By denying the possibility of the whole of “what-is” – possibility which must necessarily include “what-is not”, just as a “thing” cannot exist independent its opposite – science can only grasp at half-truths and semblances, incompleteness and falsities, all of which to be accepted as “truth” must perpetuate under the veils of “belief” and “faith”, the same faith that animates any teleological narrative, but one that, in the case of science, it is determined to – and is certain it will – “perfect” if given enough time; perfection which, of course, demands the utter abolition of the teleological element that requires the need for belief in the first place; abolition which, quite naturally, will be the death of science’s narrative and, by extension, its own method as a valid epistemic approach to the apprehension of truth.
Ecce Homo, Antonio Ciseri
It is through this certainty that the philosopher is most nauseated by science and its practitioners; science that dismisses everything it cannot predeterminately forecast as redundant, superfluous and thus unworthy of man’s consideration, a dismissal that eliminates the notion of essence itself, insofar as essence includes what cannot be demonstrated through instrumentation; dismissal that renders the whole of the scientific craft the willful pursuit of what is inessential and exterior, the “how” at the expense of the “what”, to say nothing of the “why”.
…
If science, therefore, is definite, philosophy uneasy; science faithful, philosophy disbelieving; science confident, philosophy weary and pensive – for all its time spent in the waters of “what is not” has made philosophy pensive, and the everyday destruction of presupposition, understandably weary.

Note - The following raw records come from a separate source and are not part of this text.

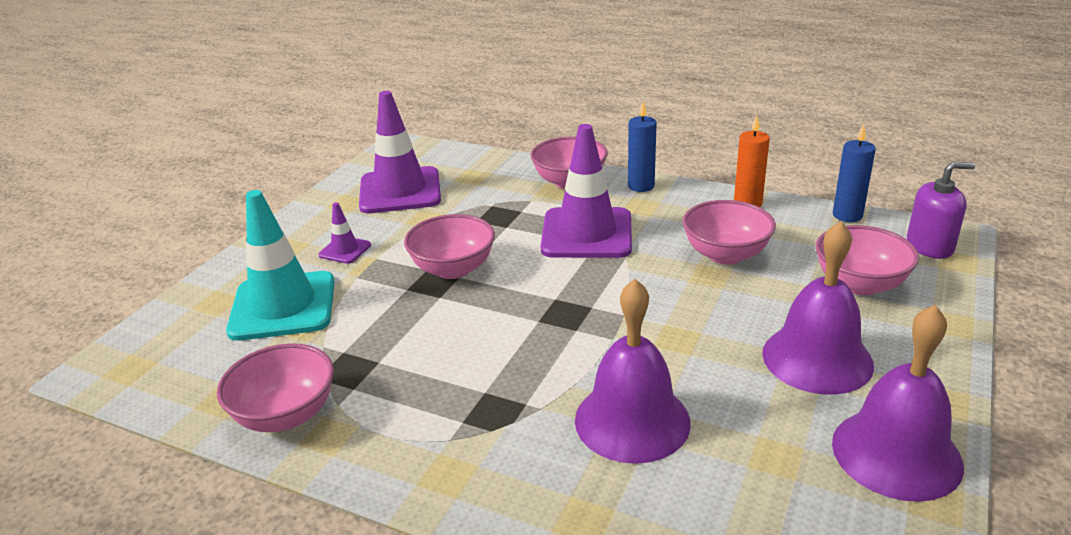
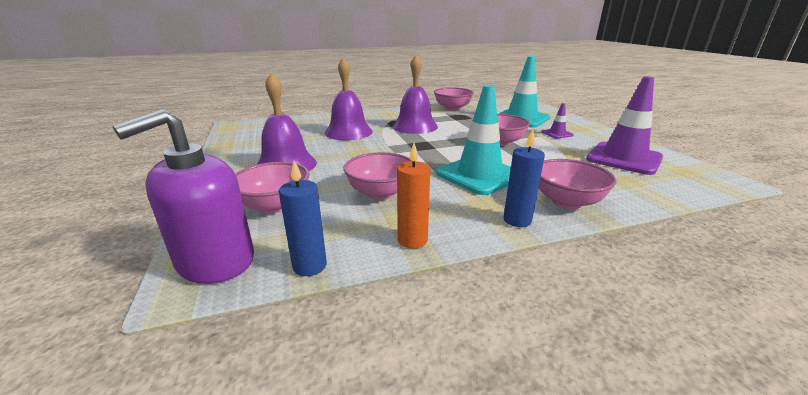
camera: 135 degrees right, 5 degrees down
purple traffic cone [541,124,632,258] -> turquoise traffic cone [436,85,511,195]
purple bell [832,305,964,502] -> purple bell moved to [393,55,438,134]
purple soap dispenser [907,161,975,259] -> purple soap dispenser [113,109,254,284], size x1.55

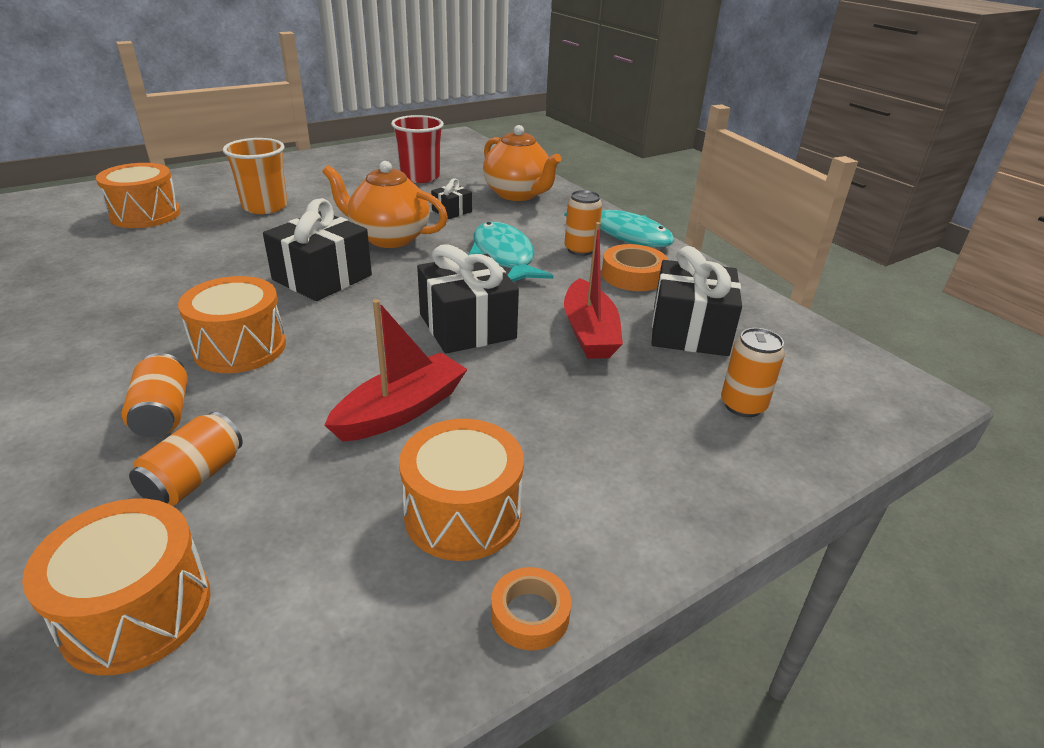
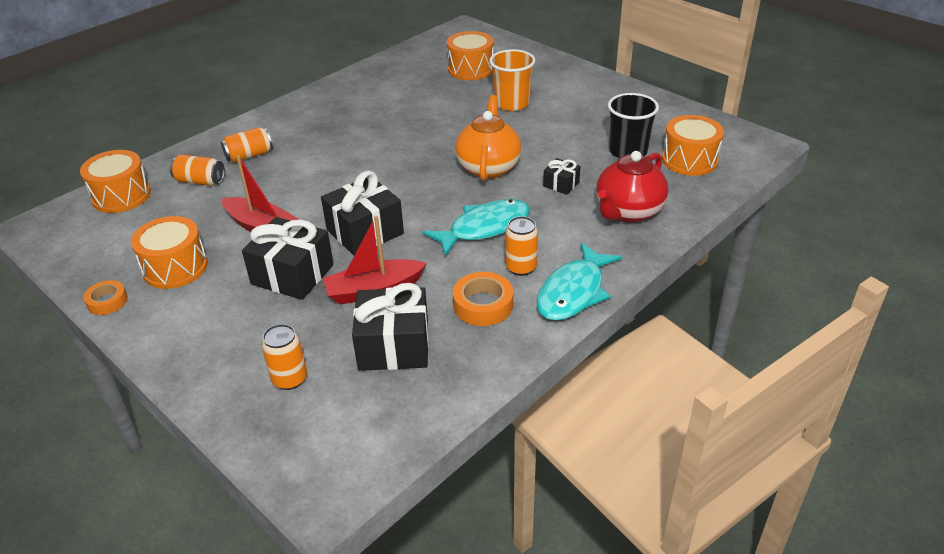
camera: 80 degrees right, 5 degrees up
orange drum [178,276,286,373] -> orange drum moved to [662,115,724,176]
black gift [263,198,372,301] -> black gift moved to [242,217,334,300]
red cup [391,115,444,183] -> black cup [608,93,659,158]
orange teapot [483,125,561,201] -> red teapot [596,151,668,223]

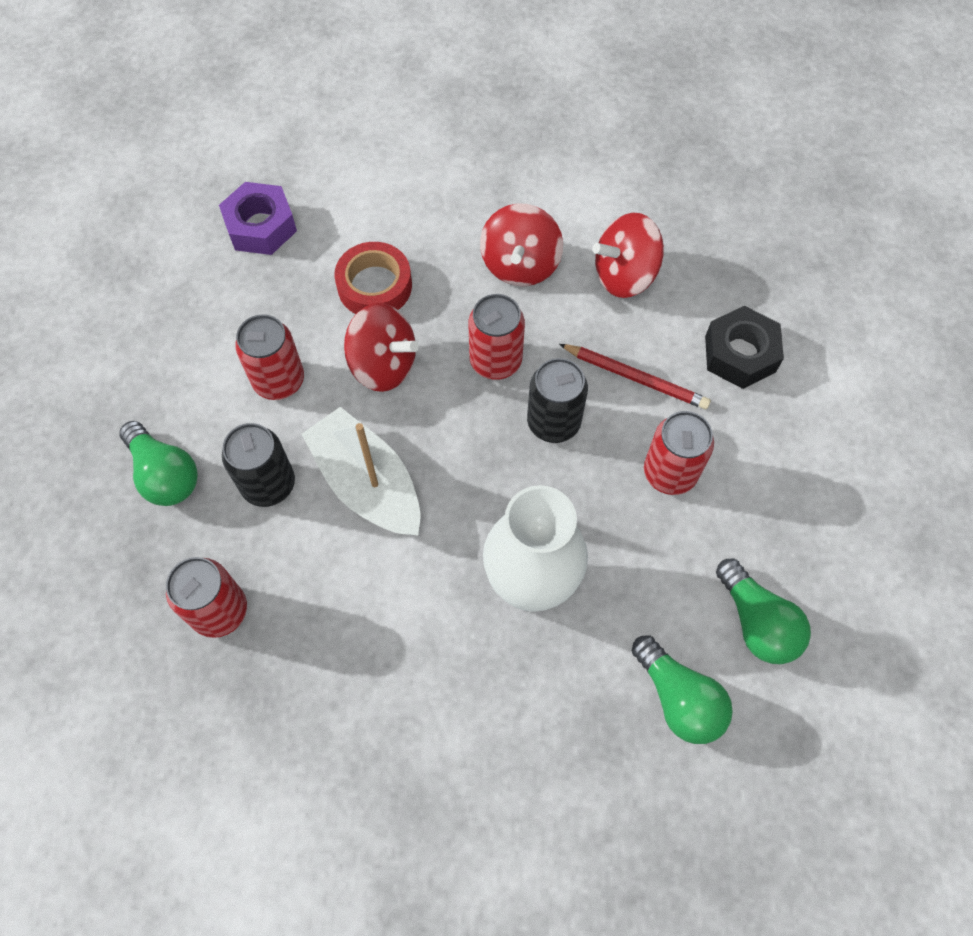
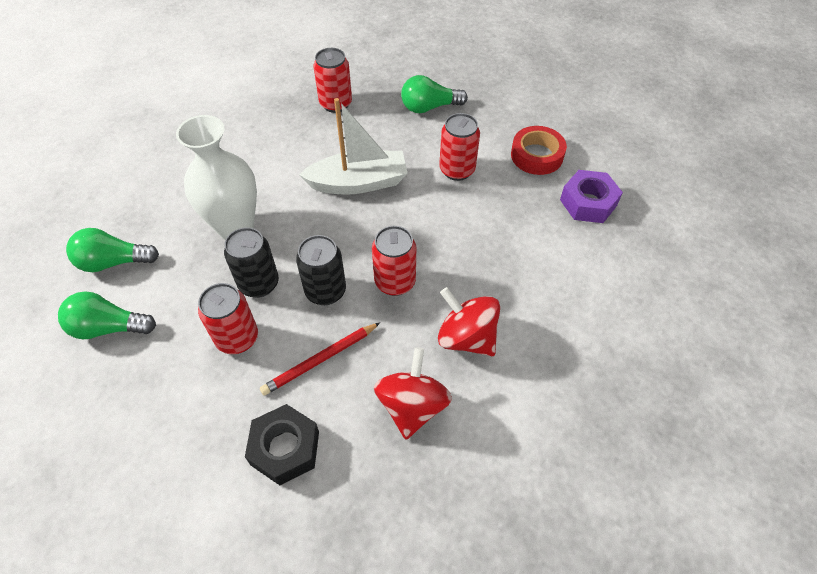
camera: 120 degrees right, 10 degrees down
black can [222,423,295,507] -> black can moved to [224,227,279,298]
red tape [334,242,412,314] -> red tape moved to [511,126,567,175]
red spinning top [344,303,419,392] -> none

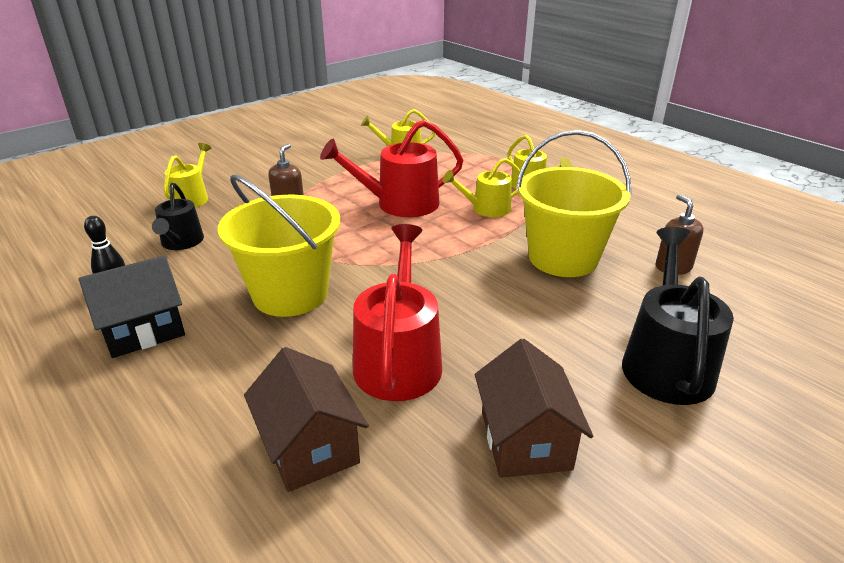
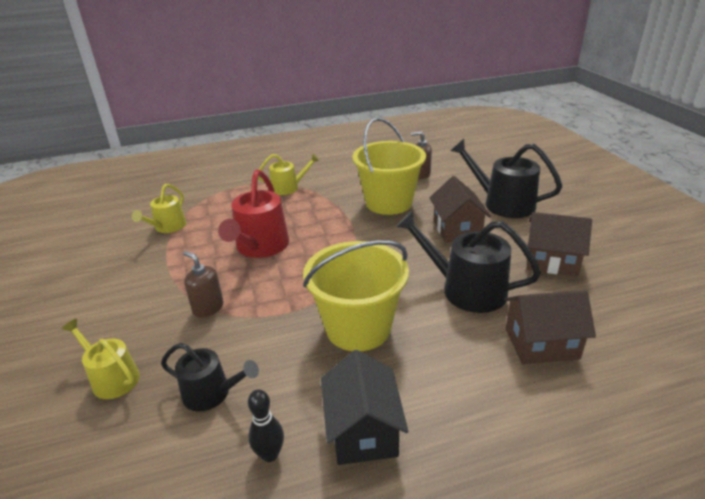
camera: 65 degrees left, 0 degrees up
red watering can [353,224,442,401] -> black watering can [396,211,541,313]
yellow watering can [443,158,524,217] -> none
none -> brown house [429,176,491,243]

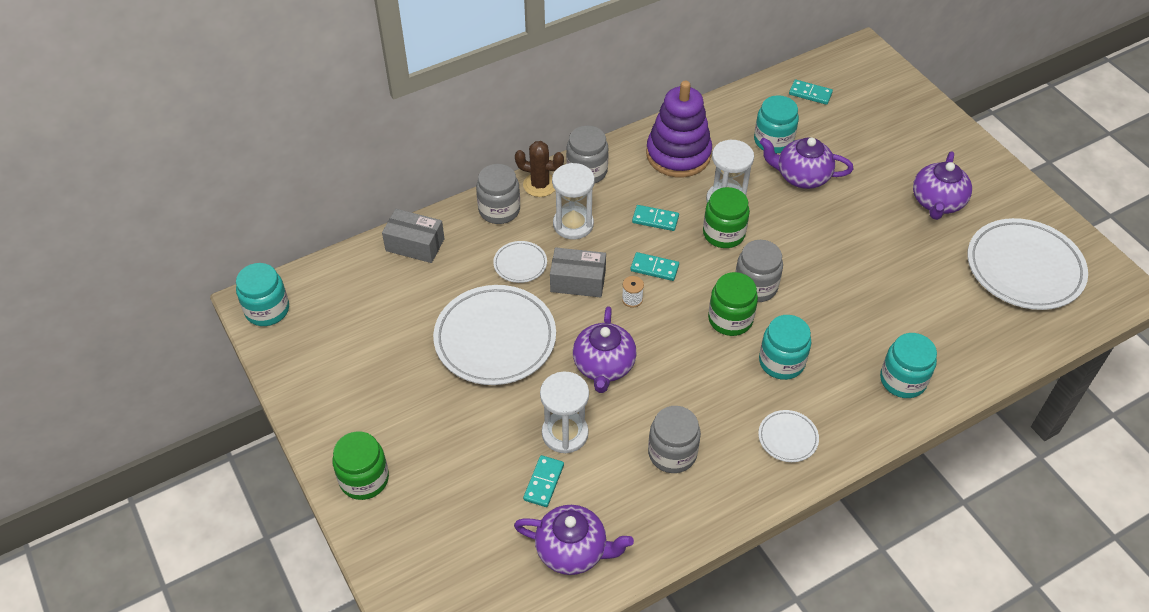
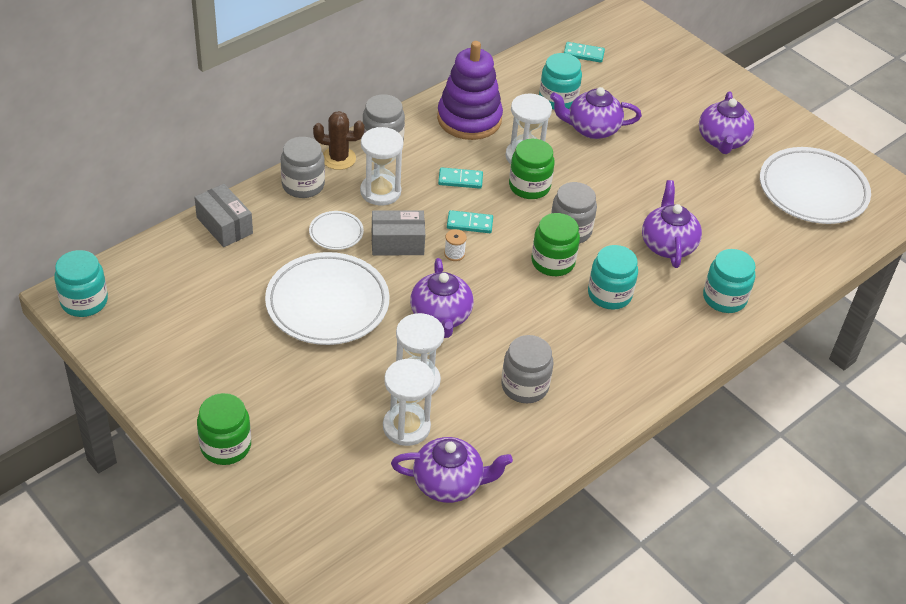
camera: 15 degrees left, 5 degrees down
grey box [382,209,445,263] -> grey box turned 45 degrees clockwise [194,184,253,247]
turquoise domino [523,455,564,507] -> white hourglass [383,359,434,446]
white plate [758,410,819,462] -> none
none -> purple teapot [642,180,702,268]

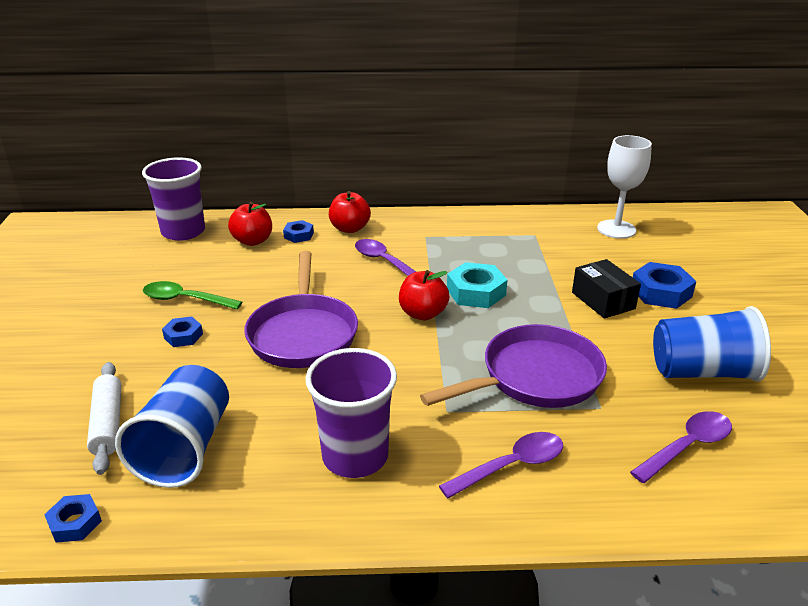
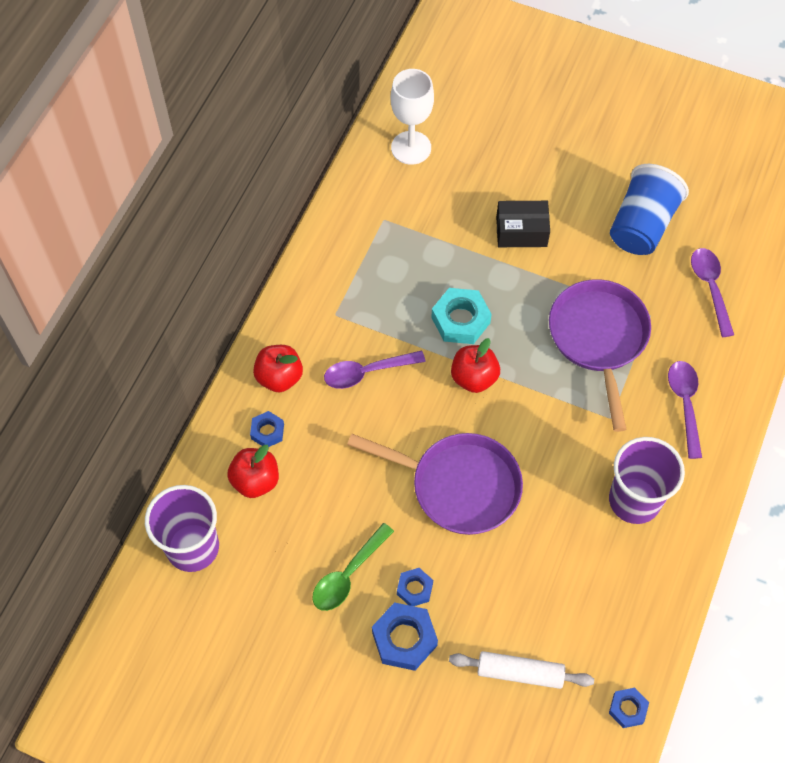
camera: 65 degrees left, 30 degrees up
blue cup [115,365,229,488] -> none
blue nut [633,262,697,309] -> blue nut moved to [372,602,438,671]

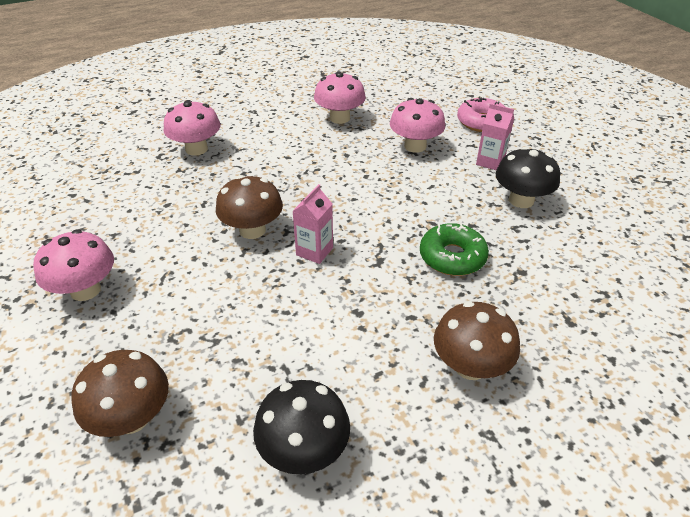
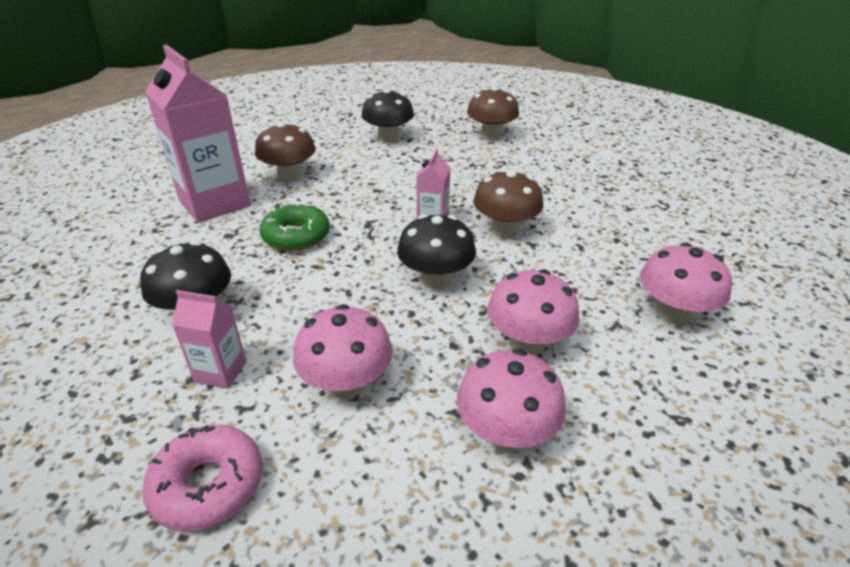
camera: 165 degrees right, 5 degrees down
pink mushroom [33,229,114,301] -> pink mushroom moved to [487,269,579,355]
none -> pink carton [145,45,251,223]
none -> black mushroom [397,214,476,289]

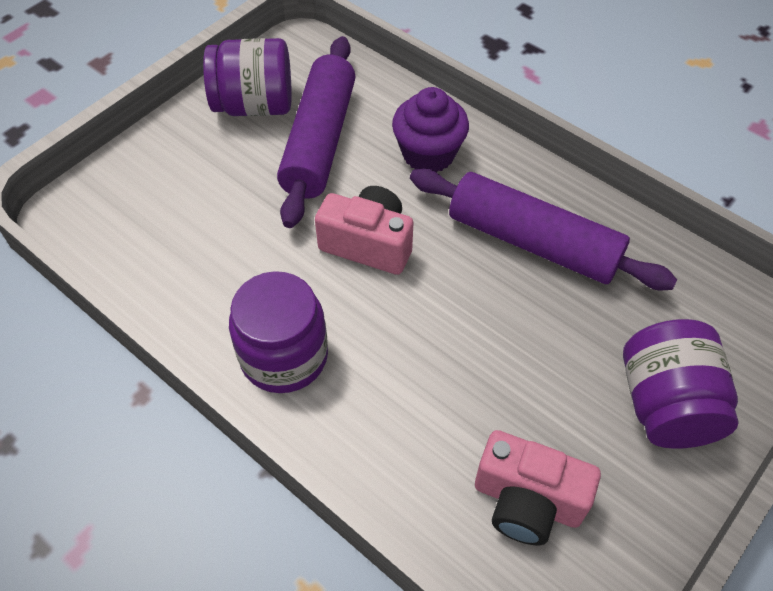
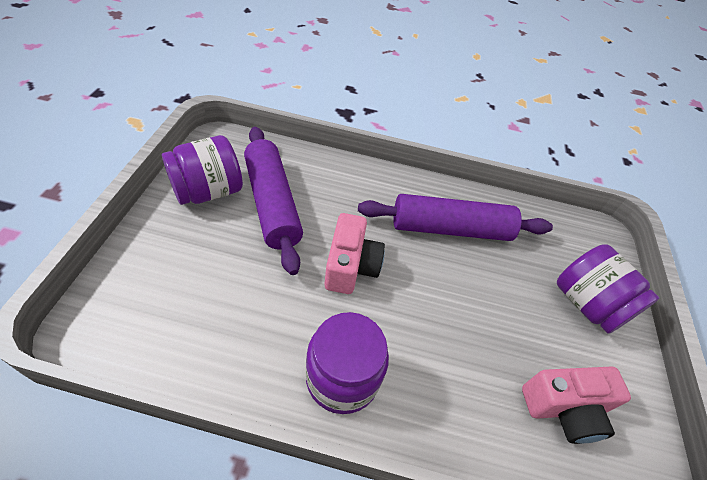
camera: 35 degrees left, 5 degrees down
pink camera [315,186,414,275] -> pink camera turned 105 degrees clockwise [324,213,385,294]
purple cupcake [392,87,469,172] -> none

Philosophy can thus be viewed as the epistemological method that stands perpetually at odds with its own epistemology; thinking that is, at best, ambivalent towards itself if not outright mistrustful of its own claims as well as the method by which such claims are arrived at.
Said another way, philosophy, as practice, is:
the continual, unremitting destruction of presupposition, down to the lowest, possible valuation.
Perhaps most astonishing is the fact that philosophy is still with us at all, and that it has somehow managed to overcome the destruction of its own foundations by every successive generation of its most vicious thinkers, having yet to collapse in on itself by the sheer futility of its task, soldiering on seemingly by itself, even in spite of itself.